Le président socialiste du Venezuela Hugo Chavez a accéléré sa révolution agraire destinée à augmenter la production de ce pays importateur de produits agricoles en annonçant de nouvelles expropriations, critiquées par l'opposition pour qui elles génèrent des pénuries.

Le chef de file de la gauche radicale latino-américaine a annoncé dimanche la «récupération» de 250 000 hectares de terres jugées improductives en octobre et l'expropriation de la société Agroislena, pilier du secteur agricole, accusée d'augmenter indûment le prix des engrais.

Il entend ainsi reprendre sa lutte contre les «latifundia» (grandes propriétés) et la «spéculation» après avoir observé une sorte de trêve avant les législatives de fin septembre, marquée par la victoire plus courte que prévue de son parti et le retour en nombre de l'opposition au parlement.

Depuis l'arrivée au pouvoir de Chavez en 1999, l'État vénézuélien a pris le contrôle d'environ 3 millions d'hectares, soit un dixième des terres cultivables du pays (30 millions d'hectares).

Ces derniers mois, il a également nationalisé plusieurs entreprises productrices ou distributrices d'aliments (lait, café, sucre, céréales) et a racheté les supermarchés Exito, appartenant au français Casino, pour créer un réseau de magasins «socialistes» à prix cassés.

En outre, l'Assemblée nationale (monocamérale) a adopté en juin une réforme de la loi sur les terres, qui condamne le système des latifundia et octroie à l'État un rôle «déterminant» dans la production et la distribution d'aliments et de produits agricoles.

«Nous allons accélérer la révolution agraire pour qu'il ne reste plus de latifundia dans ce pays», a déclaré le chef de l'État.

Le but est de «continuer à stimuler le développement agricole et de marcher plus rapidement vers la souveraineté alimentaire» dans ce pays largement importateur de produits alimentaires, alors qu'il est le premier exportateur latino-américain de pétrole.

L'opposition dénonce pour sa part une nouvelle agression contre le secteur privée et assure que cela ne résoudra en rien le problème des pénuries dans ce pays, où il est parfois difficile de trouver du lait, du sucre, du café ou de l'huile.

José Manuel Gonzalez, élu député fin septembre et ancien président de la Confédération nationale des Associations de producteurs agricoles (Fedeagro), affirme notamment que la superficie cultivée a chuté de 22% depuis le début de l'année, que la production agricole a baissé et que les importations ont augmenté.

Les responsables d'Agroislena ont pour leur part demandé à Chavez d'annuler leur expropriation, au motif qu'ils ont fourni «un soutien constant à la production agricole nationale» et contribué à «la sécurité alimentaire» du pays.

Agroislena fournit 60% des matières premières utilisées par le secteur agricole et accorde des crédits pour acheter ses produits à plus de 18.000 producteurs, selon des chiffres du secteur.

«Agroislena est un pilier de l'agriculture vénézuélienne.

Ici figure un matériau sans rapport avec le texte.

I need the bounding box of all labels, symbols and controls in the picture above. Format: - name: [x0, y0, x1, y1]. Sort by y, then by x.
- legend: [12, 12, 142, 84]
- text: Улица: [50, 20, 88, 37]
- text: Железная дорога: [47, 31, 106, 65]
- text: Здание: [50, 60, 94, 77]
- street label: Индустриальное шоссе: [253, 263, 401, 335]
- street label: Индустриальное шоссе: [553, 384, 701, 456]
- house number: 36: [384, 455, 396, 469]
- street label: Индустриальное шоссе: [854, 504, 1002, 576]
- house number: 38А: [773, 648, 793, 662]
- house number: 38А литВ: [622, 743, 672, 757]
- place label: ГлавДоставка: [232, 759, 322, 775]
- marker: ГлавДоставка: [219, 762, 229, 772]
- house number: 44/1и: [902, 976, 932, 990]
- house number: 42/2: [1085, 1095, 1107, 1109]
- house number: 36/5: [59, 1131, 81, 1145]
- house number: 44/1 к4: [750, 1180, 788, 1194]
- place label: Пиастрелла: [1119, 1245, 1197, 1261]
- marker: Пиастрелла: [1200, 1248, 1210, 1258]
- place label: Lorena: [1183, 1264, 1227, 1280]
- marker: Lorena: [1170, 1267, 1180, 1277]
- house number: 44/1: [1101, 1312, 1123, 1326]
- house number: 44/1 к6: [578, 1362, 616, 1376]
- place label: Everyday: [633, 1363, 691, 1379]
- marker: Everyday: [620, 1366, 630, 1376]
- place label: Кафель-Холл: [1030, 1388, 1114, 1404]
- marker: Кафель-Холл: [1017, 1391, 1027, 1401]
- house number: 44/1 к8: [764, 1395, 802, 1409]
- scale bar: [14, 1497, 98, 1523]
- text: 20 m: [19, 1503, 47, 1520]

Cette mesura aura des conséquences brutales: cela revient à remettre l'agriculture du pays entre les mains inefficaces de l'État», estime German Briceno, président de l'institut de politiques agricoles de Fedeagro.

L'agriculture représente environ 5% du PIB vénézuélien, mais il ne s'agit que d'une estimation, car, depuis 2007, les chiffres officiels sur le secteur se confondent avec ceux de l'hôtellerie et de la restauration.